- _Elenco attività_
(a) Traduci in inglese questa frase dell'ordinanza della Cassazione: "La causa è stata fissata dinanzi alla sesta sezione civile della Suprema Corte su conforme proposta del relatore di manifesta infondatezza del ricorso."
(b) Riscrivi in forma più breve il paragrafo dell'ordinanza della Cassazione che comincia con "M.L. propone ricorso per cassazione", mantenendone i fatti principali.
(c) Riprendi l'ordinanza della Cassazione dal punto in cui si interrompe.

- _Brano selezionato_

------------------------------------------------

SEZIONE SESTA CIVILE

SOTTOSEZIONE 2

Composta dagli Ill.mi Sigg.ri Magistrati:

Dott. LOMBARDO Luigi Giovanni – Presidente –

Dott. TEDESCO Giuseppe – rel. Consigliere –

Dott. SCARPA Anttonio – Consigliere –

Dott. BESSO MARCHEIS Chiara – Consigliere –

Dott. OLIVA Stefano – Consigliere –

ha pronunciato la seguente:

ORDINANZA

sul ricorso 1591-2021 proposto da:

M.L., elettivamente domiciliata in ROMA, VIA F. PAULUCCI DE’ CALBOLI 9, presso lo studio dell’avvocato PIERO SANDULLI, che lo rappresenta e difende;

– ricorrente-

contro

M.R., elettivamente domiciliato in ROMA, VIA A.

BAIAMONTI 10, presso lo studio dell’avvocato LUCA SEMPRONI, che lo rappresenta e difende unitamente all’avvocato BENEDETTA PALOMBO;

– controricorrente-

avverso la sentenza n. 3148/2020 della CORTE D’APPELLO di ROMA, depositata il 01/07/2020;

udita la relazione della causa svolta nella camera di consiglio del 26/11/2021 dal Consigliere Dott. TEDESCO GIUSEPPE.

FATTI DI CAUSA E RAGIONI DELLA DECISIONE

M.L. propone ricorso per cassazione sulla base di due motivi contro sentenza della Corte d’appello di Roma, che, nella causa derivante dalla successione del comune genitore M.G. (iniziata dal M.R. contro la sorella M.L.), ha riconosciuto che alcuni spostamenti di denaro, effettuati dal padre in favore della figlia M.L., costituivano donazioni di cui occorreva tenere conto nella ricostruzione dell’asse ereditario.

M.R. ha resistito con controricorso.

La causa è stata fissata dinanzi alla sesta sezione civile della Suprema Corte su conforme proposta del relatore di manifesta infondatezza del ricorso.

Il primo motivo è inammissibile. La Corte d’appello, una volta accertato che il trasferimento delle somme dal conto del de cuius a quella della figlia, ha riconosciuto, in assenza di prova di una specifica causa giustificativa dello spostamento patrimoniale, che esso costituiva donazione dal padre alla figlia; secondo Corte d’appello la circostanza che, sul conto della figlia, il padre avesse la delega ad operare non elideva il fatto che le somme fossero state acquisite dal titolare del conto di destinazione.

A tale ricostruzione, con il primo motivo, la ricorrente obietta che l’esistenza della delega voleva dire che il de cuius aveva conservato la possibilità di disporre dell’importo, che, perciò, non poteva essere considerato oggetto di donazione in favore della intestataria del conto. Si richiama in proposito la nozione di donazione indiretta, che e’, in questo caso, ravvisata nella esistenza della delega. Fatto è che la ricostruzione operata dalla Corte d’appello non rileva errori logici o giuridici. L’esistenza della delega, di per sé, non vuol dire che le somme non fossero definitivamente uscite dal patrimonio del de cuius, né vuol dire che il delegato potesse disporne liberamente, come se di trattasse di denaro proprio; né tanto meno l’esistenza delle delega può considerarsi quale donazione indiretta del titolare del conto in favore del soggetto delegato. E’ inammissibile anche il secondo motivo. La Corte d’appello ha ritenuto che, in presenza di un ordine di bonifico impartito dal de cuius in favore della figlia, sene potesse presumere l’esecuzione da parte della banca, pur in assenza di prova specifica dell’accredito. Essa ha posto l’accento sul fatto che le somme, oggetto dell’ordine di bonifico, erano presenti sul conto.

------------------------------------------------

- _Dati forniti_
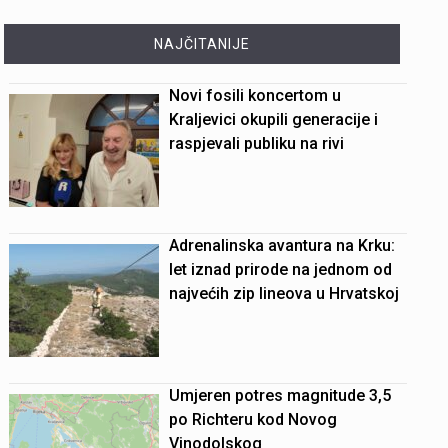
NAJČITANIJE
Novi fosili koncertom u
Kraljevici okupili generacije i
raspjevali publiku na rivi
Adrenalinska avantura na Krku:
let iznad prirode na jednom od
najvećih zip lineova u Hrvatskoj
Umjeren potres magnitude 3,5
po Richteru kod Novog
Vinodolskog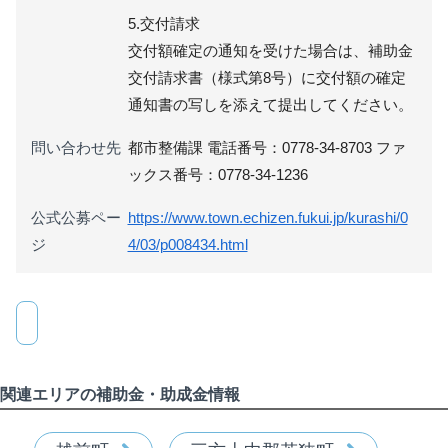
5.交付請求
交付額確定の通知を受けた場合は、補助金
交付請求書（様式第8号）に交付額の確定
通知書の写しを添えて提出してください。
問い合わせ先
都市整備課 電話番号：0778-34-8703 ファ
ックス番号：0778-34-1236
公式公募ペー
https://www.town.echizen.fukui.jp/kurashi/0
ジ
4/03/p008434.html
関連エリアの補助金・助成金情報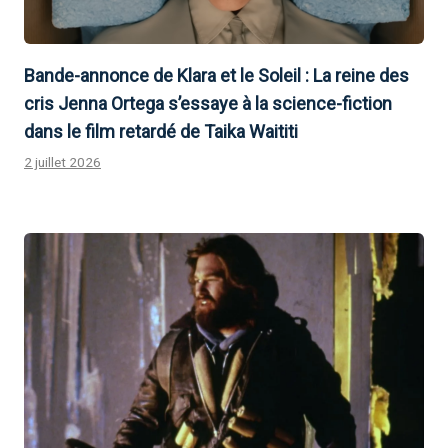
Bande-annonce de Klara et le Soleil : La reine des
cris Jenna Ortega s’essaye à la science-fiction
dans le film retardé de Taika Waititi
2 juillet 2026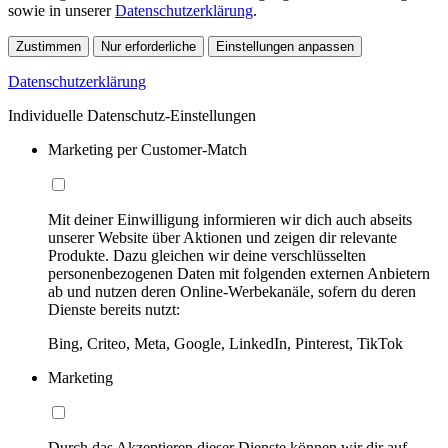
sowie in unserer
Datenschutzerklärung
.
Zustimmen
Nur erforderliche
Einstellungen anpassen
Datenschutzerklärung
Individuelle Datenschutz-Einstellungen
Marketing per Customer-Match
Mit deiner Einwilligung informieren wir dich auch abseits
unserer Website über Aktionen und zeigen dir relevante
Produkte. Dazu gleichen wir deine verschlüsselten
personenbezogenen Daten mit folgenden externen Anbietern
ab und nutzen deren Online-Werbekanäle, sofern du deren
Dienste bereits nutzt:
Bing, Criteo, Meta, Google, LinkedIn, Pinterest, TikTok
Marketing
Durch das Akzeptieren dieser Dienste können wir dir auf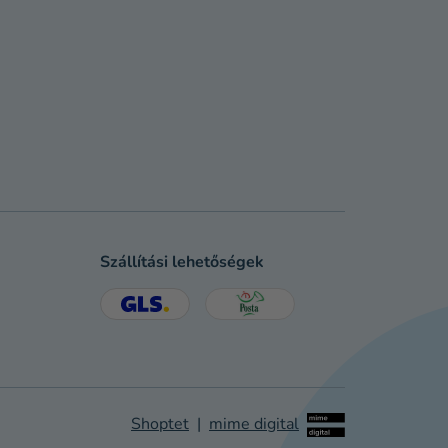
Szállítási lehetőségek
Shoptet
|
mime digital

------------------------------------------------

- _Esiti delle attività_
(a) The case was scheduled before the Sixth Civil Section of the Supreme Court, in accordance with the reporting judge's proposal that the appeal was manifestly unfounded.

(b) M.L. ricorre in cassazione con due motivi contro una sentenza della Corte d'appello di Roma. La causa riguarda la successione del padre M.G. ed è stata avviata da M.R. contro la sorella M.L. Secondo la Corte d'appello, alcuni trasferimenti di denaro dal padre a M.L. erano donazioni di cui tenere conto nel ricostruire l'asse ereditario.

(c)
In tale ricostruzione, inammissibilmente, la ricorrente ravvisa una violazione dell’art. 2697 c.c., sotto il profilo dell’attribuzione dell’onere della prova a parte diversa da quella gravata. La corte di merito, infatti, non ha esentato dall’onere della prova la parte gravata, ma ha ritenuto che la prova fosse stata raggiunta. Il ragionamento presuntivo seguito dalla corte d’appello non incorre in alcun vizio logico, essendo pertanto incensurabile in questa sede.

Il ricorso, pertanto, deve essere dichiarato inammissibile, con addebito di spese.

Ci sono le condizioni per dare atto della sussistenza dei presupposti dell’obbligo del versamento, da parte della ricorrente, dell’ulteriore importo a titolo di contributo unificato pari a quello dovuto per la stessa impugnazione, se dovuto.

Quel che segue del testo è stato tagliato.